ATLANTA, GA - I read somewhere that a great blogger will never start a post by making excuses for why he hasn't been blogging. Good thing I'm not a great blogger.
As discussed last month, I have started devoting considerable time and attention to Twitter. My reasoning is basically this: Nearly 90% of my blog's traffic comes from Google, so once you have arrived at this page, statistically speaking, you are most likely to read one post and then call me, email me, or subscribe to my newsletter.
I'm simplifying things, but that's what happens 90% of the time.

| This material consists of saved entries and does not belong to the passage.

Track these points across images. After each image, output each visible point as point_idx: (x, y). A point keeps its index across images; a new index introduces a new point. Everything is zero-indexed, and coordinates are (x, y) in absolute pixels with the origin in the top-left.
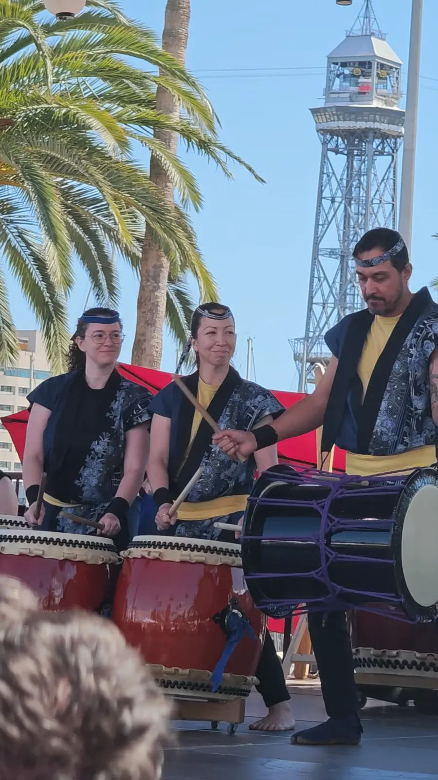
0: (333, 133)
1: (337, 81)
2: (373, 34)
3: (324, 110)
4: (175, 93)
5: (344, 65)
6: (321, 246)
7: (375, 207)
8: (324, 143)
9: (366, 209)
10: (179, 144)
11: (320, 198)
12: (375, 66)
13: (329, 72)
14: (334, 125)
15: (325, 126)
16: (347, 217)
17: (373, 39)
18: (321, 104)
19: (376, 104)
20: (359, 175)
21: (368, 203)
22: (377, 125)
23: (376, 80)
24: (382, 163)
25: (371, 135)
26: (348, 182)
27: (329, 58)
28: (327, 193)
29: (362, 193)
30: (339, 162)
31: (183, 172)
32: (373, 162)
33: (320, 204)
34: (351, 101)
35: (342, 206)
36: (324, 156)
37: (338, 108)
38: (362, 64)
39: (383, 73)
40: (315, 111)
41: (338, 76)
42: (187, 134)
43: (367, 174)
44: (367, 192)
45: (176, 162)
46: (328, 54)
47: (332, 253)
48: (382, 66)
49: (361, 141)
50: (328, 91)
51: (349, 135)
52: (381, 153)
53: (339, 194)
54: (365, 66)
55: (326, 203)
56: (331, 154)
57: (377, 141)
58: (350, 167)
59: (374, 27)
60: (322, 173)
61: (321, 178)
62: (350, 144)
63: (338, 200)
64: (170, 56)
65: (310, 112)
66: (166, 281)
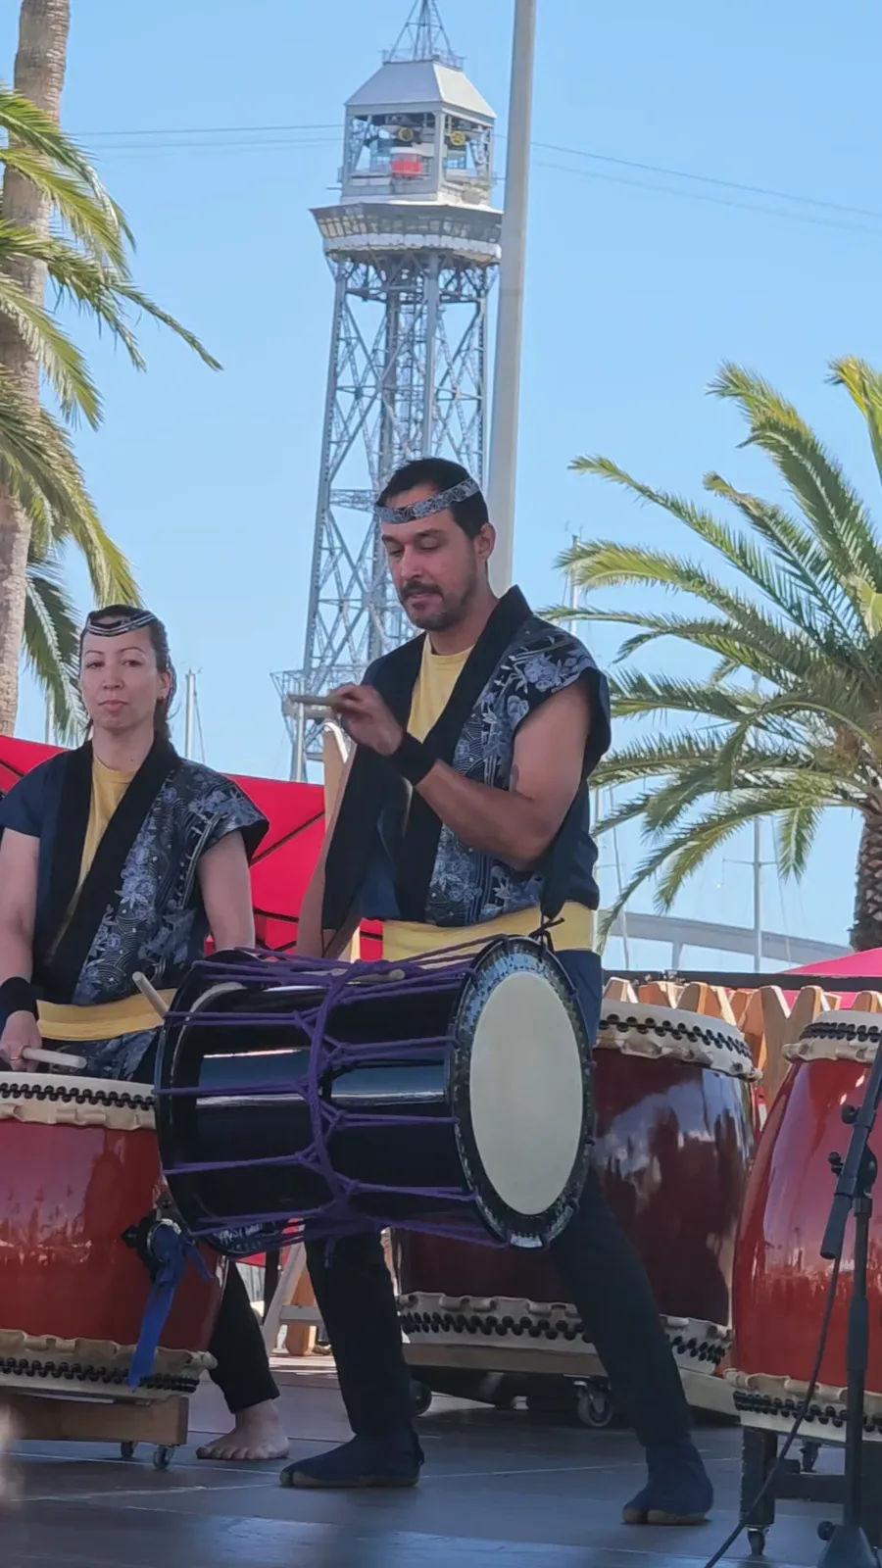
0: (357, 257)
1: (366, 152)
2: (436, 58)
3: (340, 210)
4: (43, 184)
5: (379, 120)
6: (334, 486)
7: (444, 406)
8: (341, 279)
9: (425, 411)
11: (333, 388)
12: (441, 121)
13: (350, 134)
14: (361, 241)
15: (342, 244)
16: (386, 425)
17: (437, 68)
18: (333, 200)
19: (442, 199)
20: (411, 342)
21: (427, 398)
22: (446, 242)
23: (443, 148)
24: (456, 318)
25: (434, 262)
26: (387, 358)
27: (348, 106)
28: (345, 379)
29: (417, 379)
30: (369, 316)
31: (60, 344)
32: (438, 315)
33: (331, 401)
34: (394, 192)
35: (377, 404)
36: (340, 304)
37: (369, 208)
38: (416, 119)
39: (458, 137)
40: (320, 214)
41: (367, 143)
42: (64, 269)
43: (427, 340)
44: (427, 377)
45: (45, 323)
46: (344, 101)
47: (356, 499)
48: (456, 122)
49: (413, 273)
50: (348, 173)
51: (392, 262)
52: (455, 298)
53: (371, 380)
54: (416, 124)
55: (345, 399)
56: (353, 301)
57: (446, 274)
58: (391, 325)
59: (440, 45)
60: (336, 338)
61: (334, 350)
62: (393, 280)
63: (369, 392)
64: (32, 107)
65: (311, 216)
66: (24, 559)
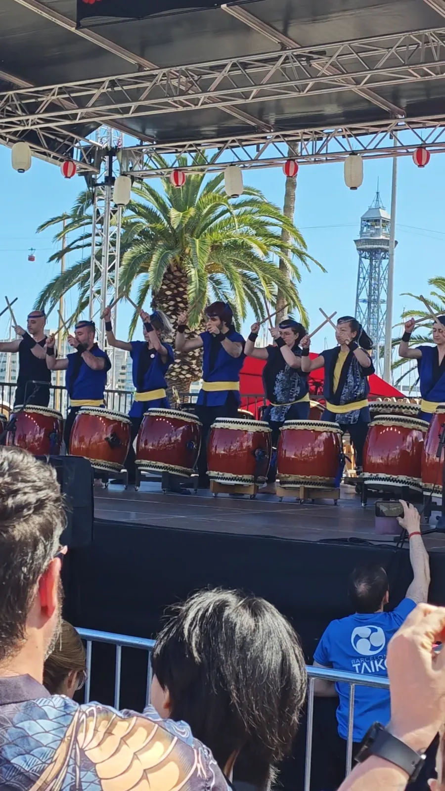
0: (364, 250)
1: (365, 228)
2: (380, 208)
3: (360, 240)
4: (289, 231)
5: (368, 221)
6: (360, 298)
7: (382, 281)
8: (360, 255)
9: (378, 282)
10: (290, 254)
11: (359, 277)
12: (381, 221)
13: (362, 224)
14: (364, 247)
15: (360, 247)
16: (370, 285)
17: (380, 210)
18: (359, 238)
19: (382, 237)
20: (375, 267)
21: (379, 279)
22: (382, 246)
23: (382, 227)
24: (385, 263)
25: (380, 251)
26: (370, 270)
27: (362, 218)
28: (361, 276)
29: (377, 275)
30: (366, 262)
31: (293, 266)
32: (381, 262)
33: (359, 280)
34: (371, 236)
35: (368, 281)
36: (360, 259)
37: (365, 239)
38: (376, 221)
39: (384, 224)
40: (356, 241)
41: (365, 226)
42: (294, 251)
43: (379, 267)
44: (379, 275)
45: (289, 261)
46: (361, 216)
47: (364, 301)
48: (384, 221)
49: (376, 253)
50: (361, 232)
51: (370, 251)
52: (384, 258)
53: (367, 276)
54: (377, 221)
55: (361, 280)
56: (363, 259)
57: (382, 253)
58: (371, 264)
59: (381, 205)
60: (359, 267)
61: (359, 269)
62: (371, 255)
63: (367, 278)
64: (287, 217)
65: (354, 242)
66: (286, 312)
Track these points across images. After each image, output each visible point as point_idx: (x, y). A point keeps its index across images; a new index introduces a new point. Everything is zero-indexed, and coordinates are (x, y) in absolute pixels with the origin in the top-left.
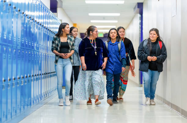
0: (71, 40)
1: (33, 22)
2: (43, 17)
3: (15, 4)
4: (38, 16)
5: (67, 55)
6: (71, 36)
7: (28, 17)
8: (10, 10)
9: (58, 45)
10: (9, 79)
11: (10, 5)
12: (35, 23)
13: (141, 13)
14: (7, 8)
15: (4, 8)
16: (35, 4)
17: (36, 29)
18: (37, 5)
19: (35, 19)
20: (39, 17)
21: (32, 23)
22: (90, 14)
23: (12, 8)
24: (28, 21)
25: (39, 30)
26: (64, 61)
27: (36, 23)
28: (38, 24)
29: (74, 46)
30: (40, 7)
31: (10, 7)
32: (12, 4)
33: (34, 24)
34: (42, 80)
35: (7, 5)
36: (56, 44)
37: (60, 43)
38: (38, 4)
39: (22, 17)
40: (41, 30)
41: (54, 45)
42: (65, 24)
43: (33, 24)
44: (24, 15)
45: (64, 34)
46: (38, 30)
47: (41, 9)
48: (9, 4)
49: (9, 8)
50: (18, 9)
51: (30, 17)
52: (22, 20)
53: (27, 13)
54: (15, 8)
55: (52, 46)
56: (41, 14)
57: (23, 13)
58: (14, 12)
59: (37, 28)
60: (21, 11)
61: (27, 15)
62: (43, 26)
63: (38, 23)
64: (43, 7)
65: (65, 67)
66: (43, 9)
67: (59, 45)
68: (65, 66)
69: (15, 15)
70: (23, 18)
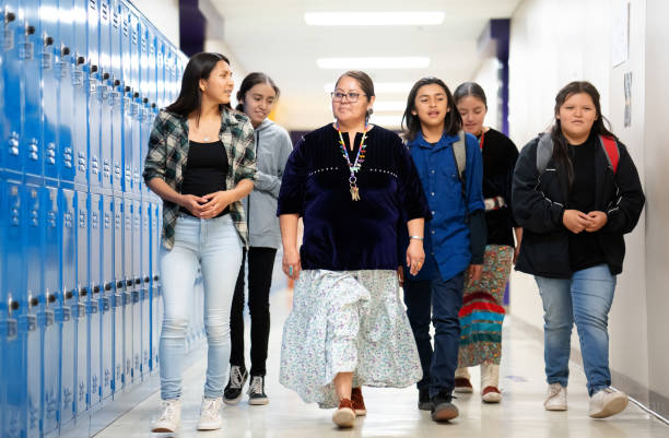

And usually, once that happens, you become a "fan." At that point you usually subscribe to my Twitter feed. All of this is part of a marketing process designed to escort each new candidate or client (I can never tell which) though the process of Awareness ... to Interest ... to Desire ... to Action. Like so:

The old AIDA model. Works every time, especially in B2B.
Now clearly, not every visitor becomes a fan. But that doesn't matter very much, because I'm only concerned with those who do. No one is universally loved. What's pop to some is soda to others, and there's no accounting for taste. At the end of the day, I'm in the emotional bond business. That's what personal branding is all about.
But I digress.
My point is that I have discovered that it is FAR more productive for me to use Twitter to stoke my fans' Interest, Desire, and Action than it is to blog in an attempt to raise Awareness. I mean, once you have found me on Google, the work of my blog is done. Sure, you can read more than one post if you need convincing of my "thought leadership" before you subscribe to my searches. But statistically speaking, you won't. My analytics package says you won't, and there's nothing as devastating to an opinion as a number. Besides, my fans pay my bills.
No offense to you newcomers.
Think of it this way: Assume that you could financially afford to only make 10,000 impressions on your market this year. Would you rather make one impression on 10,000 strangers, or 10 impressions on 1,000 friends? Exactly. And since I'm self employed and time is money, there's no point spending a ton of time on a low payoff activity. My blog is about raising Awareness through SERPs. It's about being ... found. Twitter is about contributing something meaningful to the market's conversation.
It took me a while to understand that.